■ Stated goal:
Copy out every line of the rows below, swapping "order" for "rank" wherever it occurs and changing nothing else.
═══ Exercise material ═══
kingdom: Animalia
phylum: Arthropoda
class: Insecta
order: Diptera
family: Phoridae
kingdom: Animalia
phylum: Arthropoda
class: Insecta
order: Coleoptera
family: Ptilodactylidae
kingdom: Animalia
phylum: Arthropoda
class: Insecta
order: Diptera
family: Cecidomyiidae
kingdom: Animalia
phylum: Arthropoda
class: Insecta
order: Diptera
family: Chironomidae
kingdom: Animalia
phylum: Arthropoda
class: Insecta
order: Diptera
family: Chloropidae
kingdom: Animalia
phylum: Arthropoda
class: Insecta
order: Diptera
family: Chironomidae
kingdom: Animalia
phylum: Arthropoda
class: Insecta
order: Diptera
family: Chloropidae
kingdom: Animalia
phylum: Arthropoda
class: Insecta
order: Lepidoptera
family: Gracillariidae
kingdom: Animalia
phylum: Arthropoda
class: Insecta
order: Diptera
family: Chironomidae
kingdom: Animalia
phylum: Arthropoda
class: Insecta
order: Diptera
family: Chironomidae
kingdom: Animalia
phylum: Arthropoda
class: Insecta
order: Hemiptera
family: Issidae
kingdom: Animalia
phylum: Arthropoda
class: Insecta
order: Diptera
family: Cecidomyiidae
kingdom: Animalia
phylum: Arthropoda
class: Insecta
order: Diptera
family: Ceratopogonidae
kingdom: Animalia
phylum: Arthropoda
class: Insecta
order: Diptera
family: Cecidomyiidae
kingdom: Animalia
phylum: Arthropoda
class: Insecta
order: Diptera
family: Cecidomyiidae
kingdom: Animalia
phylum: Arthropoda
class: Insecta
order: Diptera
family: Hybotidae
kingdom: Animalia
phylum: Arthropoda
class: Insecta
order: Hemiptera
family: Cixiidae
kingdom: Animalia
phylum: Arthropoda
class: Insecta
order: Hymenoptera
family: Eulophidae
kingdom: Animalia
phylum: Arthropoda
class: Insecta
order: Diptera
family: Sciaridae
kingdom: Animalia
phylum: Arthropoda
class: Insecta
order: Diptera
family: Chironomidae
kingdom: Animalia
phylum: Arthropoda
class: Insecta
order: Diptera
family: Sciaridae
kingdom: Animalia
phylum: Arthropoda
═══
■ Output below:
kingdom: Animalia
phylum: Arthropoda
class: Insecta
rank: Diptera
family: Phoridae
kingdom: Animalia
phylum: Arthropoda
class: Insecta
rank: Coleoptera
family: Ptilodactylidae
kingdom: Animalia
phylum: Arthropoda
class: Insecta
rank: Diptera
family: Cecidomyiidae
kingdom: Animalia
phylum: Arthropoda
class: Insecta
rank: Diptera
family: Chironomidae
kingdom: Animalia
phylum: Arthropoda
class: Insecta
rank: Diptera
family: Chloropidae
kingdom: Animalia
phylum: Arthropoda
class: Insecta
rank: Diptera
family: Chironomidae
kingdom: Animalia
phylum: Arthropoda
class: Insecta
rank: Diptera
family: Chloropidae
kingdom: Animalia
phylum: Arthropoda
class: Insecta
rank: Lepidoptera
family: Gracillariidae
kingdom: Animalia
phylum: Arthropoda
class: Insecta
rank: Diptera
family: Chironomidae
kingdom: Animalia
phylum: Arthropoda
class: Insecta
rank: Diptera
family: Chironomidae
kingdom: Animalia
phylum: Arthropoda
class: Insecta
rank: Hemiptera
family: Issidae
kingdom: Animalia
phylum: Arthropoda
class: Insecta
rank: Diptera
family: Cecidomyiidae
kingdom: Animalia
phylum: Arthropoda
class: Insecta
rank: Diptera
family: Ceratopogonidae
kingdom: Animalia
phylum: Arthropoda
class: Insecta
rank: Diptera
family: Cecidomyiidae
kingdom: Animalia
phylum: Arthropoda
class: Insecta
rank: Diptera
family: Cecidomyiidae
kingdom: Animalia
phylum: Arthropoda
class: Insecta
rank: Diptera
family: Hybotidae
kingdom: Animalia
phylum: Arthropoda
class: Insecta
rank: Hemiptera
family: Cixiidae
kingdom: Animalia
phylum: Arthropoda
class: Insecta
rank: Hymenoptera
family: Eulophidae
kingdom: Animalia
phylum: Arthropoda
class: Insecta
rank: Diptera
family: Sciaridae
kingdom: Animalia
phylum: Arthropoda
class: Insecta
rank: Diptera
family: Chironomidae
kingdom: Animalia
phylum: Arthropoda
class: Insecta
rank: Diptera
family: Sciaridae
kingdom: Animalia
phylum: Arthropoda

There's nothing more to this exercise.